### July 4, 2014 | Alan

If you are analysing a big data set you will likely hit the limits of in-memory analytics. Carrying out the same analysis in-database, can be an effective and time saving solution. This is where MADlib comes in.

MADlib is an open-source library of in-database analytic algorithms for machine learning, statistics and other analytic tasks. It allows you to analyse your big data sets at scale within your database, rather than reading your data in-memory to your computer. More information about the capabilities of MADlib can be found on the MADlib site.

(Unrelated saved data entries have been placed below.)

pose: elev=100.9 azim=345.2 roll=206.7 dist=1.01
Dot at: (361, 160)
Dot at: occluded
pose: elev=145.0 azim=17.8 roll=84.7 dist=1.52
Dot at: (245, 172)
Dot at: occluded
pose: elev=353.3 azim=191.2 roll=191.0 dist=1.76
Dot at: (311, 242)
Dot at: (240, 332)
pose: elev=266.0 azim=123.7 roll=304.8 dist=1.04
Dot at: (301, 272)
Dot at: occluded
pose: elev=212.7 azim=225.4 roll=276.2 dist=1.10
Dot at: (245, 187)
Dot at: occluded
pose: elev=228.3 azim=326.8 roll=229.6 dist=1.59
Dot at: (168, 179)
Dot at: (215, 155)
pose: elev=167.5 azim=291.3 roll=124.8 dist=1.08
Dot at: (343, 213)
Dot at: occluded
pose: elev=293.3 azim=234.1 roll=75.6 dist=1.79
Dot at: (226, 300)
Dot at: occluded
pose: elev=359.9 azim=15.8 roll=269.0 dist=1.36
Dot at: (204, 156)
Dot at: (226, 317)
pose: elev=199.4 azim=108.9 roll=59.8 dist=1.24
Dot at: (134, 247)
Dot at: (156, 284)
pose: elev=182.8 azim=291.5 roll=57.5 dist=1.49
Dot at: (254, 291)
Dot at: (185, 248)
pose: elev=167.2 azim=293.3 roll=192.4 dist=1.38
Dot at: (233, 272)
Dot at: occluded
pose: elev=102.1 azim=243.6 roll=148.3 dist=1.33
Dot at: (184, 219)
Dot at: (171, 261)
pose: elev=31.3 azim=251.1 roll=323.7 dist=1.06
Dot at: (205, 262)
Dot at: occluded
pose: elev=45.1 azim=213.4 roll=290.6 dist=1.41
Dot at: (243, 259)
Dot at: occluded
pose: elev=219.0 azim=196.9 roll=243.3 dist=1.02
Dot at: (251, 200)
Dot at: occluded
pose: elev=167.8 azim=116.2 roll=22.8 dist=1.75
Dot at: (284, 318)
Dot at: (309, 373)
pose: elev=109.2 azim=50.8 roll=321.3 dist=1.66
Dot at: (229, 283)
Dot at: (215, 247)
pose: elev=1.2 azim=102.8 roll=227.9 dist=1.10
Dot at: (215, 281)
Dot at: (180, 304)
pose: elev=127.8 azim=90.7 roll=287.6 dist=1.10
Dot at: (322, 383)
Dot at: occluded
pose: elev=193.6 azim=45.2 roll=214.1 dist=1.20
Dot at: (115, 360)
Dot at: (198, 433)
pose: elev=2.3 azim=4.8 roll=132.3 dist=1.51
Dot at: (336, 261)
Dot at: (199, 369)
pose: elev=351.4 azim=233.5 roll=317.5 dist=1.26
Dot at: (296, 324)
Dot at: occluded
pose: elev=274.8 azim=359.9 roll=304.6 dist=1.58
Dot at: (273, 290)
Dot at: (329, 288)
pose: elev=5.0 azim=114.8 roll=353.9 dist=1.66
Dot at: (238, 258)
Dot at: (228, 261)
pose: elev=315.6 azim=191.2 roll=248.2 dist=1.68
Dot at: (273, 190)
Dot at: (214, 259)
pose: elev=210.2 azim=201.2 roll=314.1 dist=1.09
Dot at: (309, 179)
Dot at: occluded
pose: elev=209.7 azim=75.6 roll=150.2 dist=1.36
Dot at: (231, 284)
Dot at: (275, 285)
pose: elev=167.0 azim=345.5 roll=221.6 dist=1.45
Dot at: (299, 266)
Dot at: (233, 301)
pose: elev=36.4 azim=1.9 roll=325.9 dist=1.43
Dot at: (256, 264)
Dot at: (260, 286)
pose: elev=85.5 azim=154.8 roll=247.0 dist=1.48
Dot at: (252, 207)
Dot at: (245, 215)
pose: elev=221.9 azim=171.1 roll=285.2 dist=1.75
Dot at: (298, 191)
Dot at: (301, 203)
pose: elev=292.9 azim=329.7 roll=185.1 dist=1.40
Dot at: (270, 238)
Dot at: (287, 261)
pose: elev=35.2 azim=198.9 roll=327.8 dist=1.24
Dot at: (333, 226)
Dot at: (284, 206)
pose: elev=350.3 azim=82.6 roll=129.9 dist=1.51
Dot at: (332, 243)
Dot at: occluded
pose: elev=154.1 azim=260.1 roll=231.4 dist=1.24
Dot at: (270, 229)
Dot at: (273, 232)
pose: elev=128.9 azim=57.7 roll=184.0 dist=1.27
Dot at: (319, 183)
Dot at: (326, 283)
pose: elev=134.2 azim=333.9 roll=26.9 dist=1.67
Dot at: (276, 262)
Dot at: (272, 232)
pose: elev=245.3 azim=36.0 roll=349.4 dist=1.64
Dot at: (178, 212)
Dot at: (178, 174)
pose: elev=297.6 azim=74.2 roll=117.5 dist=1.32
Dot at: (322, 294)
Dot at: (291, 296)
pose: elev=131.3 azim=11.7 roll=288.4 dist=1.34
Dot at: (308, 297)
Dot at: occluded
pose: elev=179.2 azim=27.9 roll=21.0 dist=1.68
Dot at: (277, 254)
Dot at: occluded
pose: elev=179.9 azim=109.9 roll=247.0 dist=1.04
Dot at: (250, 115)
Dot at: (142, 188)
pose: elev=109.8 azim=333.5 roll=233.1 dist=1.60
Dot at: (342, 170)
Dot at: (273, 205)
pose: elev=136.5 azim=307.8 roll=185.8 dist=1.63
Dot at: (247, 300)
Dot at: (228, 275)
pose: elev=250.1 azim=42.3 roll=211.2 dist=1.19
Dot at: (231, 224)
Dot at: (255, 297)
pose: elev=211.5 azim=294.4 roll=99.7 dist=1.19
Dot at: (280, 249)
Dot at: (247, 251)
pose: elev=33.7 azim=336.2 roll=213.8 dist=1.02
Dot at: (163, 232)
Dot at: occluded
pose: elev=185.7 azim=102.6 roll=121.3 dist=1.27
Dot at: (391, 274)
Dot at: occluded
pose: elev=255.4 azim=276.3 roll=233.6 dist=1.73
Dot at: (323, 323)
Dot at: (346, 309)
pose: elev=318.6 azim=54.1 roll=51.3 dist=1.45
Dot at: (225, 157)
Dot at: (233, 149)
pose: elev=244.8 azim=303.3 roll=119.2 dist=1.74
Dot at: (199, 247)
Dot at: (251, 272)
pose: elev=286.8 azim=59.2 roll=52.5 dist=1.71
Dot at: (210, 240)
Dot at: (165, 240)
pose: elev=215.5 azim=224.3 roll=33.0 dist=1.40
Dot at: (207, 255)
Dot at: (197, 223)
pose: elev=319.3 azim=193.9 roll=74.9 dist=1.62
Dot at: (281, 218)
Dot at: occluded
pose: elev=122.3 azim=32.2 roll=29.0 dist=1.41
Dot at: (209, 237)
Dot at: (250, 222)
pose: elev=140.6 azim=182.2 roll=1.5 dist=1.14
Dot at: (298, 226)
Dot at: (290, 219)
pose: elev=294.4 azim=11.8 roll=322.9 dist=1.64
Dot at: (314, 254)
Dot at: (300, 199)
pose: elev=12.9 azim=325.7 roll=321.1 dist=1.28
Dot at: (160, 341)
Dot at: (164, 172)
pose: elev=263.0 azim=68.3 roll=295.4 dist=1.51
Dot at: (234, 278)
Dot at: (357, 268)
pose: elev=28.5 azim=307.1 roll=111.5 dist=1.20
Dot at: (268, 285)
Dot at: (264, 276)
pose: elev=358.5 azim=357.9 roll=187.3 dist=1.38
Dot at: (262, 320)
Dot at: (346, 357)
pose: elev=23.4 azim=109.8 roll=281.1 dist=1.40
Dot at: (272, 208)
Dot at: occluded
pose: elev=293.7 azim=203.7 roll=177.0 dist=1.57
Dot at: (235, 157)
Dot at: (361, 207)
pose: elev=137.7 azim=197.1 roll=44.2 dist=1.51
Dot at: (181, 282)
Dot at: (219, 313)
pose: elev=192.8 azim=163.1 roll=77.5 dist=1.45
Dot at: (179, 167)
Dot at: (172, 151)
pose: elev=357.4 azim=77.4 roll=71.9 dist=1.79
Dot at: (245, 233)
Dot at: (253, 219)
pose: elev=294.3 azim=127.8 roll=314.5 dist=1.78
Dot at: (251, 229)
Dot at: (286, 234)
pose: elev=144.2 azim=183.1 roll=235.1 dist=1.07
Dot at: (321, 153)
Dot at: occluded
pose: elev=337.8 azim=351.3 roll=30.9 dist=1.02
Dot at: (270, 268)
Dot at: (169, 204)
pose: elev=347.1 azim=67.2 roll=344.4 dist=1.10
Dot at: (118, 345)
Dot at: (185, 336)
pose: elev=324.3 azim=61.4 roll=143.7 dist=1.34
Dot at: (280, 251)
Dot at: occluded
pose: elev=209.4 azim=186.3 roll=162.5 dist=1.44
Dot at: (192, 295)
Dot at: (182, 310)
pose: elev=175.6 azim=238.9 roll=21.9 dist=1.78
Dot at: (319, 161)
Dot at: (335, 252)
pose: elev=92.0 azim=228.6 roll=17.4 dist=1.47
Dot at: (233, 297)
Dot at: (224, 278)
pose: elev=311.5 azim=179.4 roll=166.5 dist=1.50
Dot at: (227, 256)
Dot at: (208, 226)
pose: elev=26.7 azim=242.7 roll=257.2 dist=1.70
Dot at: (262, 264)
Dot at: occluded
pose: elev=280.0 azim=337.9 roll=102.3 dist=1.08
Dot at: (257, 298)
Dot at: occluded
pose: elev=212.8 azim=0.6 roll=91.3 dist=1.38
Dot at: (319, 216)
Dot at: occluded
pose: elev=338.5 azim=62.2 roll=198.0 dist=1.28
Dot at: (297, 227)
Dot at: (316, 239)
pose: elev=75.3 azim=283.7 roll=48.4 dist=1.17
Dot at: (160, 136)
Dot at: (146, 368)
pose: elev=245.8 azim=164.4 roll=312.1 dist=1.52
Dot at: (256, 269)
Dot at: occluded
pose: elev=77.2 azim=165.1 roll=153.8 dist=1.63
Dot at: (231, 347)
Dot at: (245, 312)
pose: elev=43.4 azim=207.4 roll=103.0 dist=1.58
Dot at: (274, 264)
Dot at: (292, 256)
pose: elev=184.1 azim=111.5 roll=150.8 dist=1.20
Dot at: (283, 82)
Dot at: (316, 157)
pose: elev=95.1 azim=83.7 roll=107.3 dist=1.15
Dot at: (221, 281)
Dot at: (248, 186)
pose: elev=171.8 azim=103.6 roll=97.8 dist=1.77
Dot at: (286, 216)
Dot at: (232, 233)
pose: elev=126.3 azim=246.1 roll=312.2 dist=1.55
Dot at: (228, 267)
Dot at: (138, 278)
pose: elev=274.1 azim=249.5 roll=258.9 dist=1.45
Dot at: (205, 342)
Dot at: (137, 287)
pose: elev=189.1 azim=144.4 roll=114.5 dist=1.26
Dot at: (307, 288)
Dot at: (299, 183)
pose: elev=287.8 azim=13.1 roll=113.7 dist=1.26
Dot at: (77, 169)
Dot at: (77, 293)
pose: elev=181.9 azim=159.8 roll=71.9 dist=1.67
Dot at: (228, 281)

We will look at training a linear regression model with the airlines data set, and then using this to predict the airtime of a flight dependent on multiple known variables. In Statistics, linear regression is a method for modelling a relationship between a scalar dependent variable `y`

and one or more independent explanatory variables `x`

. When there is more than one explanatory variable this is known as multiple linear regression. We will also plot the resulting models using R.

### Data Source

The data set contains information about all flight arrival and departure details for all commercial flights within the USA from 1987 to 2008. There are almost **120 million rows** in total. This is an open data set and can be found on the ASA site.

### Learning Outcomes

After reading this blog you will have a better understanding of how you can utilise the capabilities of MADlib for big data analytics.

### Step 1 – Fit a Linear Model to a Sample Data Set

Firstly we’ll work through the example supplied in the MADlib user documentation. Open up a sql file in the AnalytiXagility platform. To do this go to the workfiles tab and click on the **+** button.

Let’s create a sample data set to use for this first example.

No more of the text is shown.